*SET TASK*
Copy every line of the records below character for character, keeping their original order.

[Part of a data file]

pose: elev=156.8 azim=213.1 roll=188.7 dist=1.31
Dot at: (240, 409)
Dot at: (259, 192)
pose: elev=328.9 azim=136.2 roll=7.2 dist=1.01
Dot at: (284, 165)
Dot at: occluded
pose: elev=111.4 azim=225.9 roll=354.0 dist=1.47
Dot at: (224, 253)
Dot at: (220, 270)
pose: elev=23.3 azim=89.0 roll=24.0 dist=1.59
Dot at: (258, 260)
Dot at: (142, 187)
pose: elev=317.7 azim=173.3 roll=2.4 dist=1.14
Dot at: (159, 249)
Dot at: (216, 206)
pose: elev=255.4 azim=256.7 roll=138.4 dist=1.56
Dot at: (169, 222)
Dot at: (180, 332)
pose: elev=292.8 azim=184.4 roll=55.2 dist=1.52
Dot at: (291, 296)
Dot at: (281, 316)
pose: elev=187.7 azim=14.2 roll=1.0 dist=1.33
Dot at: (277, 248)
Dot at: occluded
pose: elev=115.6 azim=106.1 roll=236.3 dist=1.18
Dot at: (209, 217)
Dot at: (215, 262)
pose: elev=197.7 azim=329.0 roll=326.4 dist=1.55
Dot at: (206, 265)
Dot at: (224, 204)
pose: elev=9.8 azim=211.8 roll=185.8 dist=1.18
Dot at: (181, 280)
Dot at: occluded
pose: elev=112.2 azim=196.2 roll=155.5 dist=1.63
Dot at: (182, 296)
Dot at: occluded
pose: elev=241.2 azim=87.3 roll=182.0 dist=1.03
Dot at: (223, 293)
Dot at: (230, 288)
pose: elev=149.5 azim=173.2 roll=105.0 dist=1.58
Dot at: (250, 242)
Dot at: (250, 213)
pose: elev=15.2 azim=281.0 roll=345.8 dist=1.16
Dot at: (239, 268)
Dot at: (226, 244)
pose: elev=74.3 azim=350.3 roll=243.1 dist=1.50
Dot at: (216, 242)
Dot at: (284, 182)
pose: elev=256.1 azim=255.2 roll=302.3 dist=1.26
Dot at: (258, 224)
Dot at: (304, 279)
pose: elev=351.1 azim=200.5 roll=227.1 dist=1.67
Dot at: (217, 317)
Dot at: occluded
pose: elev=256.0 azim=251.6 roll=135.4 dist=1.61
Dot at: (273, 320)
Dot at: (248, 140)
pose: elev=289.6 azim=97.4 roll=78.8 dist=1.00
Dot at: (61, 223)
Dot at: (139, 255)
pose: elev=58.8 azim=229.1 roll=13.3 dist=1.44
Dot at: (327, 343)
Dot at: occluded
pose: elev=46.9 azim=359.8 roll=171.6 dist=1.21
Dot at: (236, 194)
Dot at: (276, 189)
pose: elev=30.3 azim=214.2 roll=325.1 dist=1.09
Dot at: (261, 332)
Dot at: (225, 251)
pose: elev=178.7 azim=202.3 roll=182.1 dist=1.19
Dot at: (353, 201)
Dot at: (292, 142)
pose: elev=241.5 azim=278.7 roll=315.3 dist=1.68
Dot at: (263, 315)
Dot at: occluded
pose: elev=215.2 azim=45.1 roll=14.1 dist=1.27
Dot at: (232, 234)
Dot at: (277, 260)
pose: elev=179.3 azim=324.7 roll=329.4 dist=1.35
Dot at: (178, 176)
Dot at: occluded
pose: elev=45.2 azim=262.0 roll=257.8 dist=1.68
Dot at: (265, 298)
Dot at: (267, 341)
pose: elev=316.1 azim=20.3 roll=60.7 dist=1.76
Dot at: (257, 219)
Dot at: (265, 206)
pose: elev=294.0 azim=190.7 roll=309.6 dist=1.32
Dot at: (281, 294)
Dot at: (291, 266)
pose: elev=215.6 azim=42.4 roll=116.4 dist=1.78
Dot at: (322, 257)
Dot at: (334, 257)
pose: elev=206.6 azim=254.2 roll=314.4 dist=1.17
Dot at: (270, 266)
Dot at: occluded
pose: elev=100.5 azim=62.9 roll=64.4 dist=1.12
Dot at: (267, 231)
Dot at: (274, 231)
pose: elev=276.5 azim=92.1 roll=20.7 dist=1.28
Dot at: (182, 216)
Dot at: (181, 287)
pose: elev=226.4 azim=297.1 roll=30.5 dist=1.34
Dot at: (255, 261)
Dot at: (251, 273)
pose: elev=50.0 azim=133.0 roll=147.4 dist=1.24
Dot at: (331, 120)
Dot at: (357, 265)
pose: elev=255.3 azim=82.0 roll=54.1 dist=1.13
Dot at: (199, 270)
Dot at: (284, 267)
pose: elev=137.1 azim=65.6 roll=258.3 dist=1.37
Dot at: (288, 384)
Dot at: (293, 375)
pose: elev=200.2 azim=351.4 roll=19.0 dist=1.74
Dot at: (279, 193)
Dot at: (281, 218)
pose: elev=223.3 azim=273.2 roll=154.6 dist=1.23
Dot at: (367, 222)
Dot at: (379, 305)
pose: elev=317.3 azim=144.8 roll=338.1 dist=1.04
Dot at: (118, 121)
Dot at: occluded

*WRITTEN SOLUTION*
pose: elev=156.8 azim=213.1 roll=188.7 dist=1.31
Dot at: (240, 409)
Dot at: (259, 192)
pose: elev=328.9 azim=136.2 roll=7.2 dist=1.01
Dot at: (284, 165)
Dot at: occluded
pose: elev=111.4 azim=225.9 roll=354.0 dist=1.47
Dot at: (224, 253)
Dot at: (220, 270)
pose: elev=23.3 azim=89.0 roll=24.0 dist=1.59
Dot at: (258, 260)
Dot at: (142, 187)
pose: elev=317.7 azim=173.3 roll=2.4 dist=1.14
Dot at: (159, 249)
Dot at: (216, 206)
pose: elev=255.4 azim=256.7 roll=138.4 dist=1.56
Dot at: (169, 222)
Dot at: (180, 332)
pose: elev=292.8 azim=184.4 roll=55.2 dist=1.52
Dot at: (291, 296)
Dot at: (281, 316)
pose: elev=187.7 azim=14.2 roll=1.0 dist=1.33
Dot at: (277, 248)
Dot at: occluded
pose: elev=115.6 azim=106.1 roll=236.3 dist=1.18
Dot at: (209, 217)
Dot at: (215, 262)
pose: elev=197.7 azim=329.0 roll=326.4 dist=1.55
Dot at: (206, 265)
Dot at: (224, 204)
pose: elev=9.8 azim=211.8 roll=185.8 dist=1.18
Dot at: (181, 280)
Dot at: occluded
pose: elev=112.2 azim=196.2 roll=155.5 dist=1.63
Dot at: (182, 296)
Dot at: occluded
pose: elev=241.2 azim=87.3 roll=182.0 dist=1.03
Dot at: (223, 293)
Dot at: (230, 288)
pose: elev=149.5 azim=173.2 roll=105.0 dist=1.58
Dot at: (250, 242)
Dot at: (250, 213)
pose: elev=15.2 azim=281.0 roll=345.8 dist=1.16
Dot at: (239, 268)
Dot at: (226, 244)
pose: elev=74.3 azim=350.3 roll=243.1 dist=1.50
Dot at: (216, 242)
Dot at: (284, 182)
pose: elev=256.1 azim=255.2 roll=302.3 dist=1.26
Dot at: (258, 224)
Dot at: (304, 279)
pose: elev=351.1 azim=200.5 roll=227.1 dist=1.67
Dot at: (217, 317)
Dot at: occluded
pose: elev=256.0 azim=251.6 roll=135.4 dist=1.61
Dot at: (273, 320)
Dot at: (248, 140)
pose: elev=289.6 azim=97.4 roll=78.8 dist=1.00
Dot at: (61, 223)
Dot at: (139, 255)
pose: elev=58.8 azim=229.1 roll=13.3 dist=1.44
Dot at: (327, 343)
Dot at: occluded
pose: elev=46.9 azim=359.8 roll=171.6 dist=1.21
Dot at: (236, 194)
Dot at: (276, 189)
pose: elev=30.3 azim=214.2 roll=325.1 dist=1.09
Dot at: (261, 332)
Dot at: (225, 251)
pose: elev=178.7 azim=202.3 roll=182.1 dist=1.19
Dot at: (353, 201)
Dot at: (292, 142)
pose: elev=241.5 azim=278.7 roll=315.3 dist=1.68
Dot at: (263, 315)
Dot at: occluded
pose: elev=215.2 azim=45.1 roll=14.1 dist=1.27
Dot at: (232, 234)
Dot at: (277, 260)
pose: elev=179.3 azim=324.7 roll=329.4 dist=1.35
Dot at: (178, 176)
Dot at: occluded
pose: elev=45.2 azim=262.0 roll=257.8 dist=1.68
Dot at: (265, 298)
Dot at: (267, 341)
pose: elev=316.1 azim=20.3 roll=60.7 dist=1.76
Dot at: (257, 219)
Dot at: (265, 206)
pose: elev=294.0 azim=190.7 roll=309.6 dist=1.32
Dot at: (281, 294)
Dot at: (291, 266)
pose: elev=215.6 azim=42.4 roll=116.4 dist=1.78
Dot at: (322, 257)
Dot at: (334, 257)
pose: elev=206.6 azim=254.2 roll=314.4 dist=1.17
Dot at: (270, 266)
Dot at: occluded
pose: elev=100.5 azim=62.9 roll=64.4 dist=1.12
Dot at: (267, 231)
Dot at: (274, 231)
pose: elev=276.5 azim=92.1 roll=20.7 dist=1.28
Dot at: (182, 216)
Dot at: (181, 287)
pose: elev=226.4 azim=297.1 roll=30.5 dist=1.34
Dot at: (255, 261)
Dot at: (251, 273)
pose: elev=50.0 azim=133.0 roll=147.4 dist=1.24
Dot at: (331, 120)
Dot at: (357, 265)
pose: elev=255.3 azim=82.0 roll=54.1 dist=1.13
Dot at: (199, 270)
Dot at: (284, 267)
pose: elev=137.1 azim=65.6 roll=258.3 dist=1.37
Dot at: (288, 384)
Dot at: (293, 375)
pose: elev=200.2 azim=351.4 roll=19.0 dist=1.74
Dot at: (279, 193)
Dot at: (281, 218)
pose: elev=223.3 azim=273.2 roll=154.6 dist=1.23
Dot at: (367, 222)
Dot at: (379, 305)
pose: elev=317.3 azim=144.8 roll=338.1 dist=1.04
Dot at: (118, 121)
Dot at: occluded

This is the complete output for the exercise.